§ **Work request**: Copy exactly the lines of the records below, starting at the line that contains "ring mcp: (68, 95)" and continuing through the last line, both included; omit any pictures.

§ **Task input**:
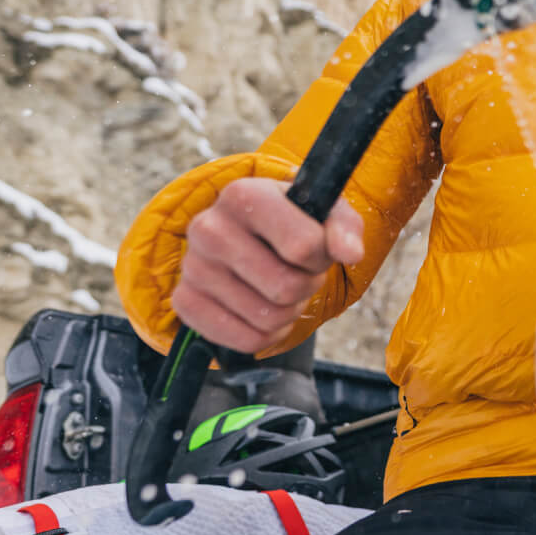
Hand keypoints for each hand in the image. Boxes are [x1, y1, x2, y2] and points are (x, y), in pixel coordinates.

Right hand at [172, 177, 363, 353]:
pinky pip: (244, 340)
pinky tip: (265, 310)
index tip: (315, 248)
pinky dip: (266, 334)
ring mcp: (193, 267)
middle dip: (306, 285)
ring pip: (267, 318)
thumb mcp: (326, 212)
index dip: (321, 256)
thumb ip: (344, 228)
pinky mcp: (185, 302)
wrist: (250, 233)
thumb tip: (350, 253)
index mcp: (244, 195)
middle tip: (300, 271)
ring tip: (282, 286)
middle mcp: (208, 228)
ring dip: (289, 310)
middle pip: (285, 287)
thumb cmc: (294, 220)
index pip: (302, 246)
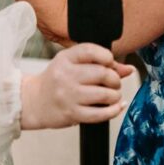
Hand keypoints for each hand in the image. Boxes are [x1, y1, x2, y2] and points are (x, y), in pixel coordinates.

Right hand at [19, 43, 134, 129]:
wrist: (34, 102)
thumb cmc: (57, 81)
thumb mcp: (72, 65)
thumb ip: (100, 64)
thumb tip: (129, 69)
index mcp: (65, 59)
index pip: (90, 51)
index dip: (106, 56)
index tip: (110, 62)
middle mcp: (66, 75)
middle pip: (102, 73)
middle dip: (115, 79)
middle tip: (113, 83)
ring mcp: (68, 95)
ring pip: (104, 94)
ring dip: (115, 95)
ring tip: (112, 95)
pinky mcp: (72, 113)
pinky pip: (100, 114)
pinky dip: (114, 110)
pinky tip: (115, 107)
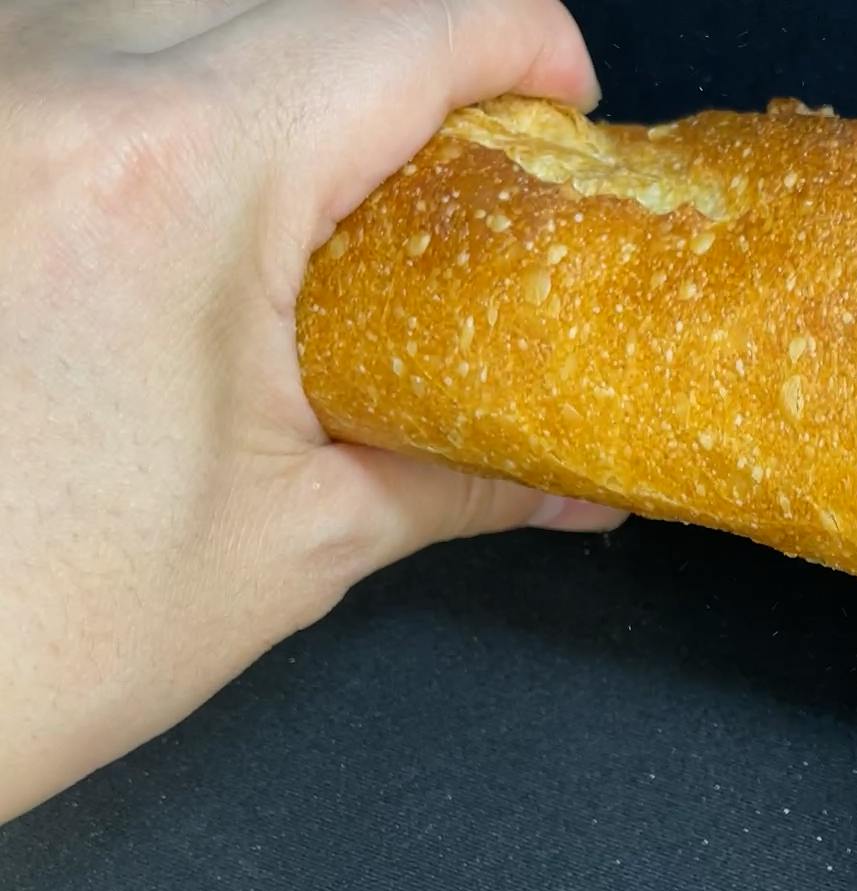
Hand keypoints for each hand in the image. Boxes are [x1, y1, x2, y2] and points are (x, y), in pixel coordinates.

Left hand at [0, 0, 627, 823]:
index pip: (398, 32)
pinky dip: (158, 83)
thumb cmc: (28, 632)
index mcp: (169, 183)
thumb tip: (570, 474)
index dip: (516, 41)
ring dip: (272, 57)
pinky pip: (71, 46)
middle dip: (403, 52)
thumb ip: (460, 475)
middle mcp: (48, 96)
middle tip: (459, 155)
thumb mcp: (295, 542)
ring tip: (327, 175)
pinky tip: (192, 191)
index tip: (561, 96)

§ **Finished task**:
ring mcp: (68, 95)
ring pip: (104, 94)
ring dip: (115, 95)
ring tip: (112, 95)
pinky mcp: (72, 113)
pinky pip: (100, 114)
pinky dip: (114, 110)
pinky tip: (115, 107)
Hand keypoints for each hand in the image. Boxes are [x1, y1, x2, y2] and points are (x, y), in pixel coordinates.

Left hand at [0, 0, 627, 823]:
index pip: (398, 32)
pinky dip: (158, 83)
thumb cmc: (28, 632)
index mcp: (169, 183)
thumb tip: (570, 474)
index dip: (516, 41)
ring dip: (272, 57)
pinky pip: (71, 46)
middle dip: (403, 52)
thumb ip: (460, 475)
middle mcp: (48, 96)
middle tip: (459, 155)
thumb mcp: (295, 542)
ring tip: (327, 175)
pinky tip: (192, 191)
index tip: (561, 96)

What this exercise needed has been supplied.